Ses jambes commençaient à se fatiguer et sa respiration ne suivait pratiquement plus. Ses poumons étaient en feu mais elle résistait et ignorait son point de côté qui la tiraillait. Mais la racine qu'elle n'avait pas vu, l'acheva et lui fit faire un plongeon monumental.

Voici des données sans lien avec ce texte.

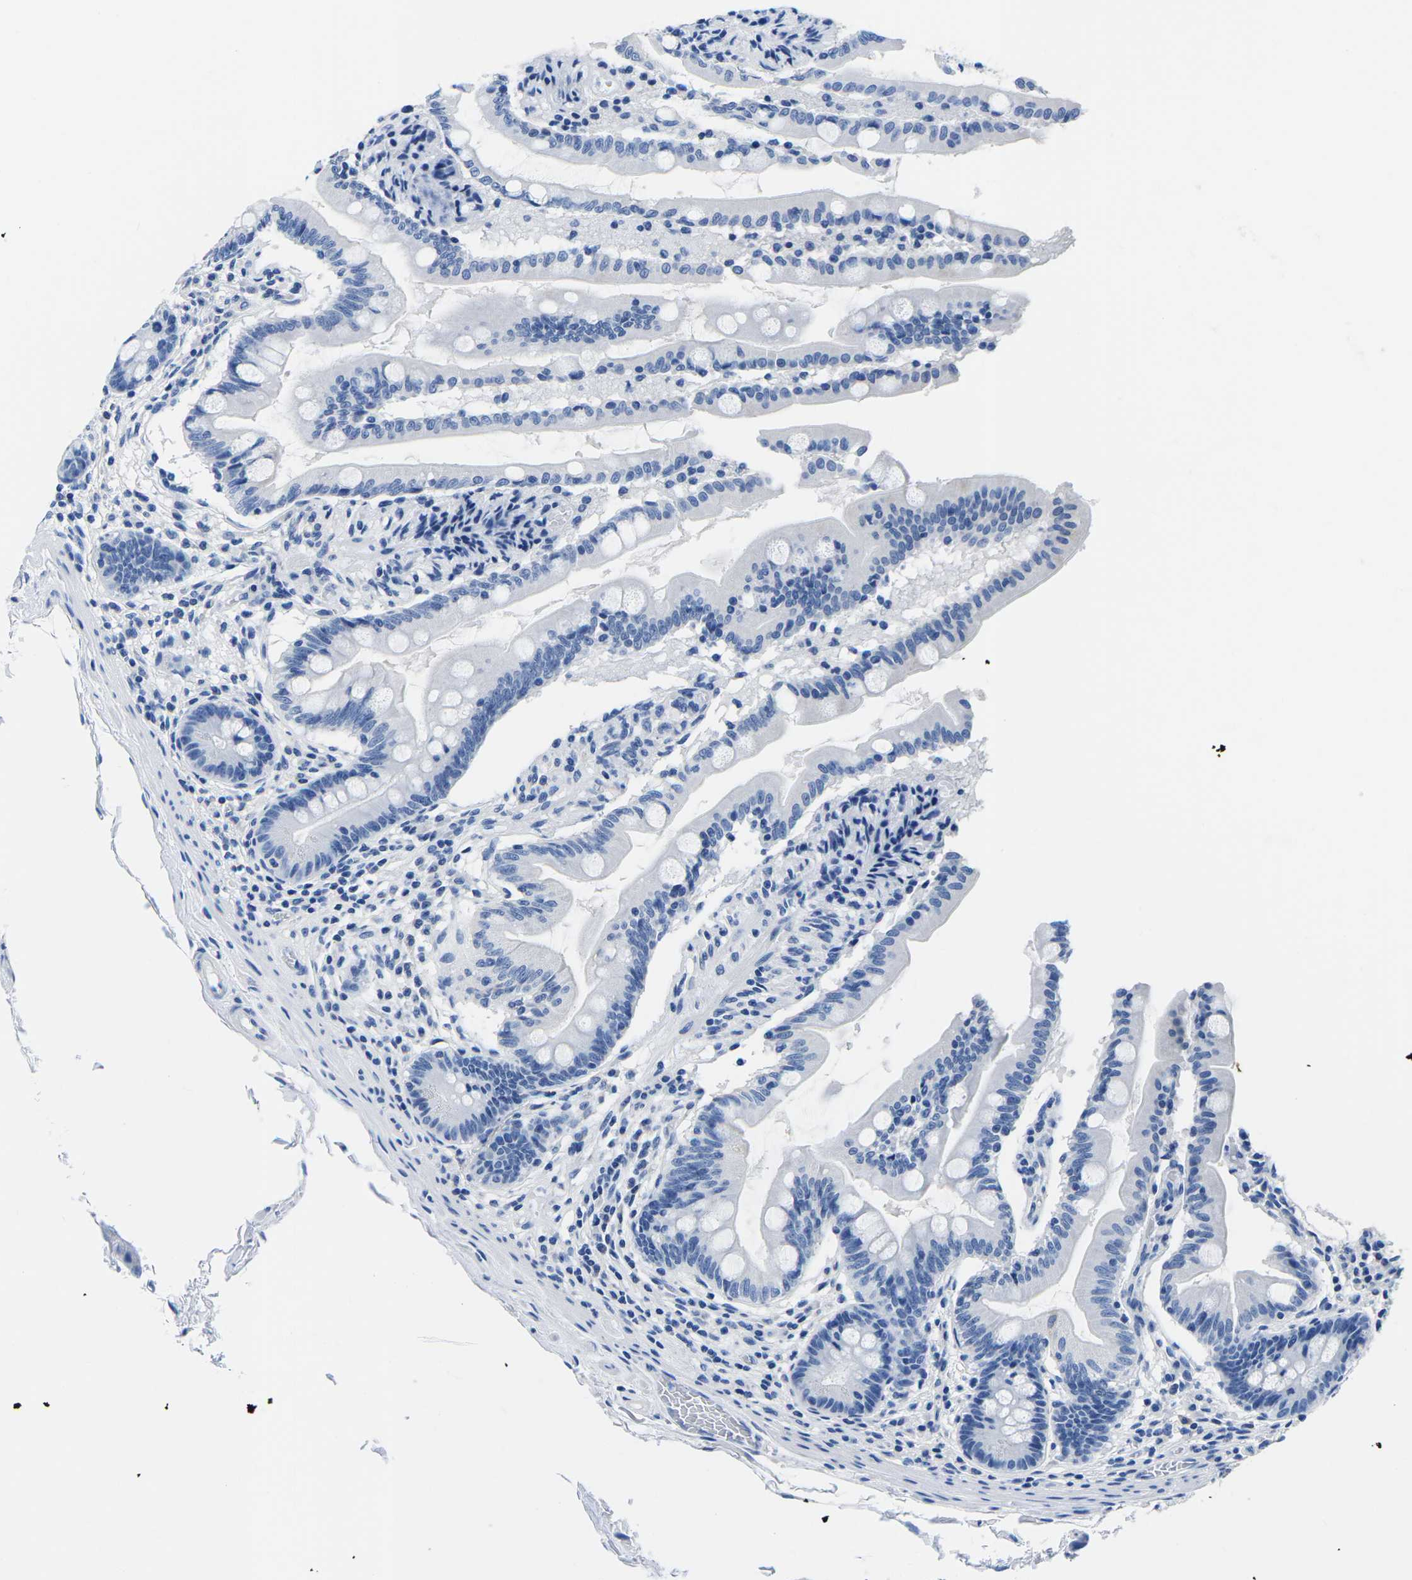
{"staining": {"intensity": "negative", "quantity": "none", "location": "none"}, "tissue": "small intestine", "cell_type": "Glandular cells", "image_type": "normal", "snomed": [{"axis": "morphology", "description": "Normal tissue, NOS"}, {"axis": "topography", "description": "Small intestine"}], "caption": "High magnification brightfield microscopy of unremarkable small intestine stained with DAB (brown) and counterstained with hematoxylin (blue): glandular cells show no significant expression. Brightfield microscopy of immunohistochemistry (IHC) stained with DAB (3,3'-diaminobenzidine) (brown) and hematoxylin (blue), captured at high magnification.", "gene": "CYP1A2", "patient": {"sex": "female", "age": 56}}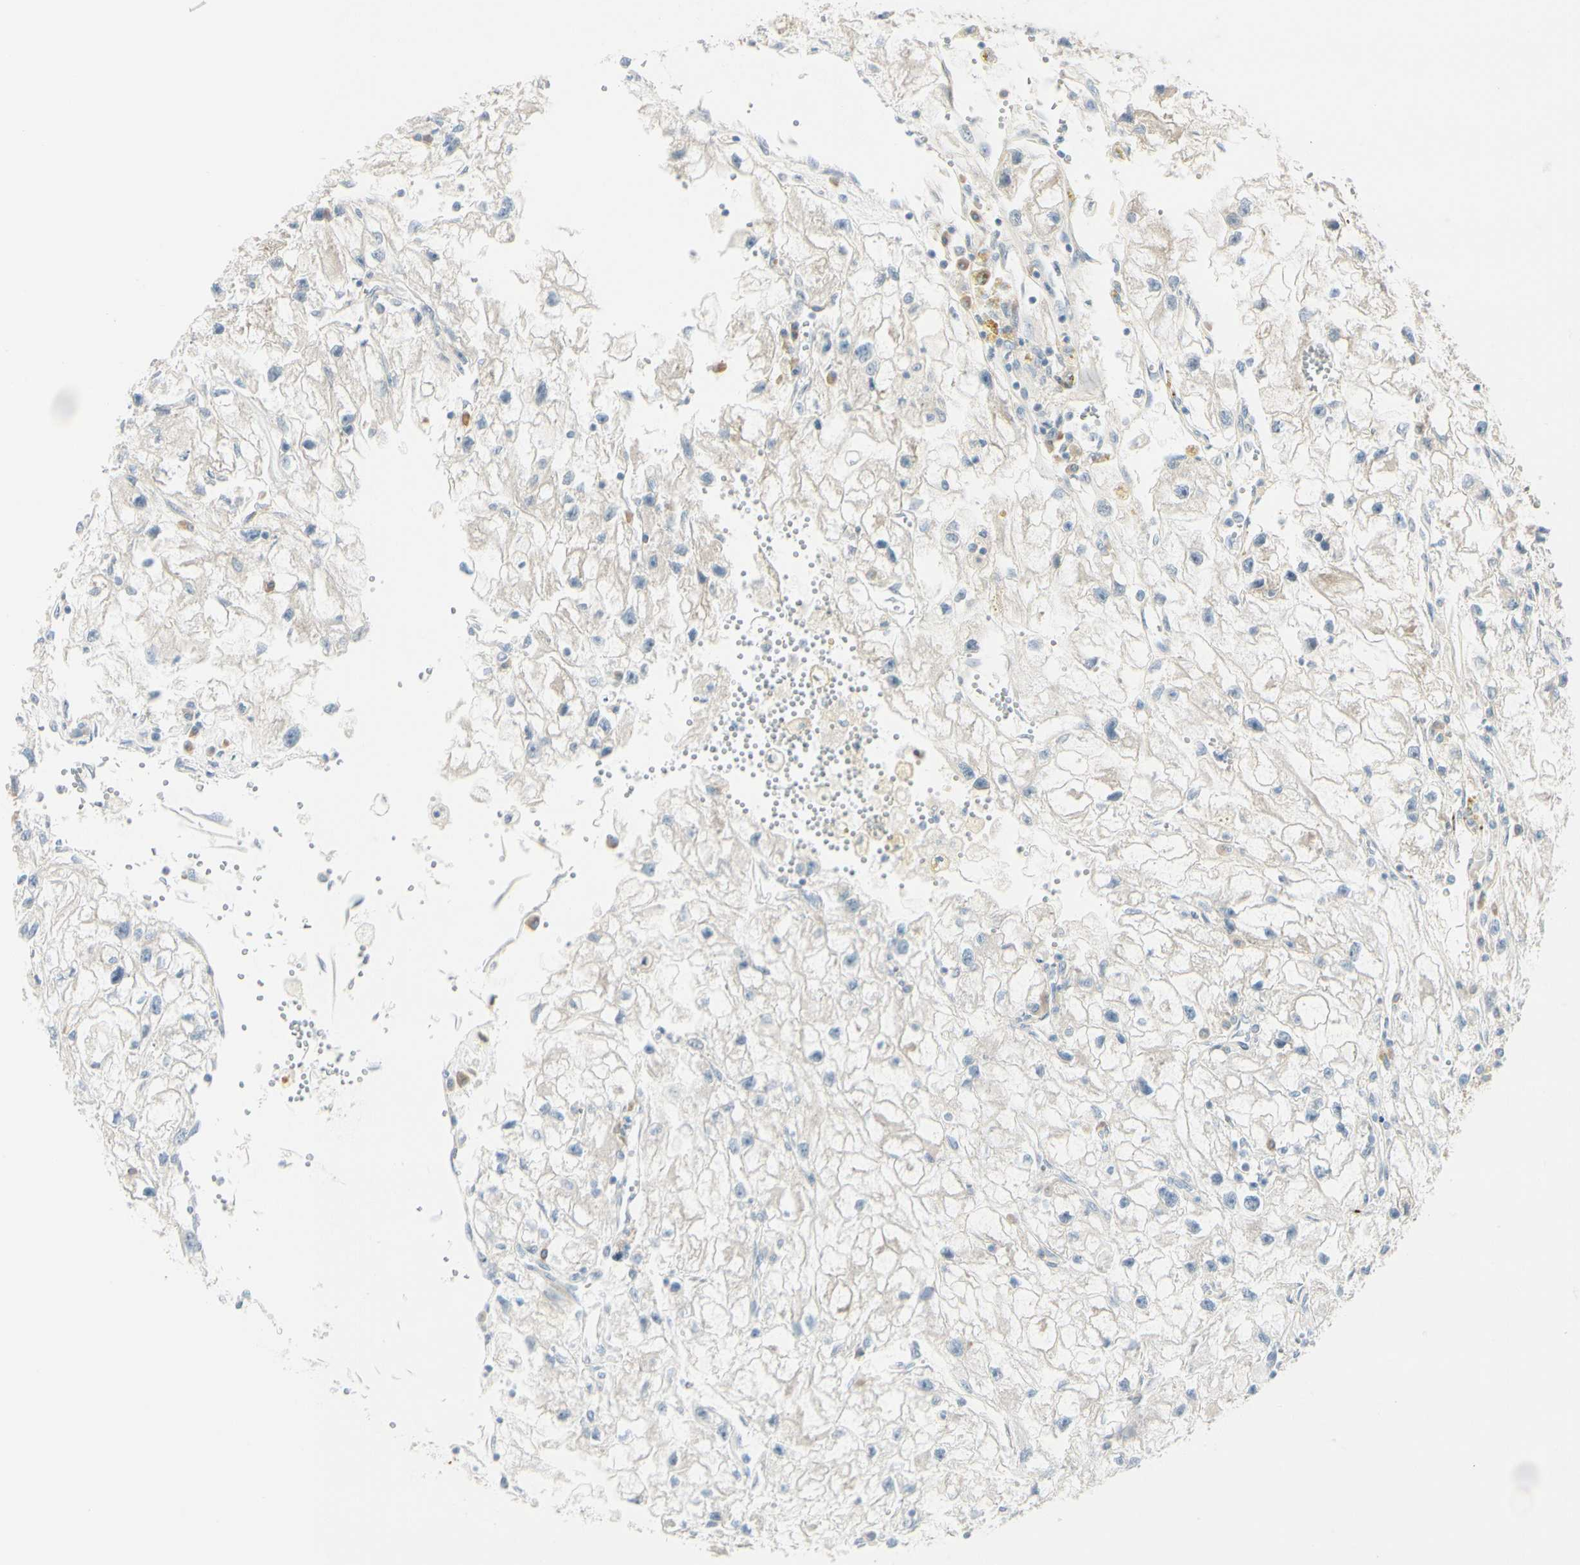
{"staining": {"intensity": "negative", "quantity": "none", "location": "none"}, "tissue": "renal cancer", "cell_type": "Tumor cells", "image_type": "cancer", "snomed": [{"axis": "morphology", "description": "Adenocarcinoma, NOS"}, {"axis": "topography", "description": "Kidney"}], "caption": "Micrograph shows no significant protein staining in tumor cells of adenocarcinoma (renal).", "gene": "GALNT5", "patient": {"sex": "female", "age": 70}}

Elle se retrouva parterre, sonnée. Son genou avait cogné un caillou plat et elle ne pouvait plus le bouger. Il était choqué. Le résultat serait le même que d'habitude : un hématome de plus cependant cette fois-ci elle avait plus de mal à ignorer la douleur. Elle leva quand même la tête et scruta l'obscurité. Il n'y avait que des arbres et des buissons aux allures inquiétantes.

Dans un effort surhumain, la jeune femme réussit tout de même à se relever. Elle s'appuya sur un arbre et reprit son chemin. D'arbres en arbres (non, pas comme Tarzan) elle avançait d'une extrême lenteur. Elle n'en pouvait plus.

La voyageuse se laissa tomber, complètement dépitée. Elle n'allait quand même pas abandonner son amie ! C'est une petite fille quand même ! Un bébé ! Elle se mit à quatre pattes et avança encore d'un mètre. Ses jambes et ses bras lâchèrent. Complètement vidée de son énergie elle resta une dizaine de minutes allongée sur le ventre pleurant son désespoir. Mais quelle ne fut pas sa surprise lorsqu'elle leva la tête au bout d'un long moment et s'aperçut qu'elle se trouvait devant le fameux temple de la rumeur.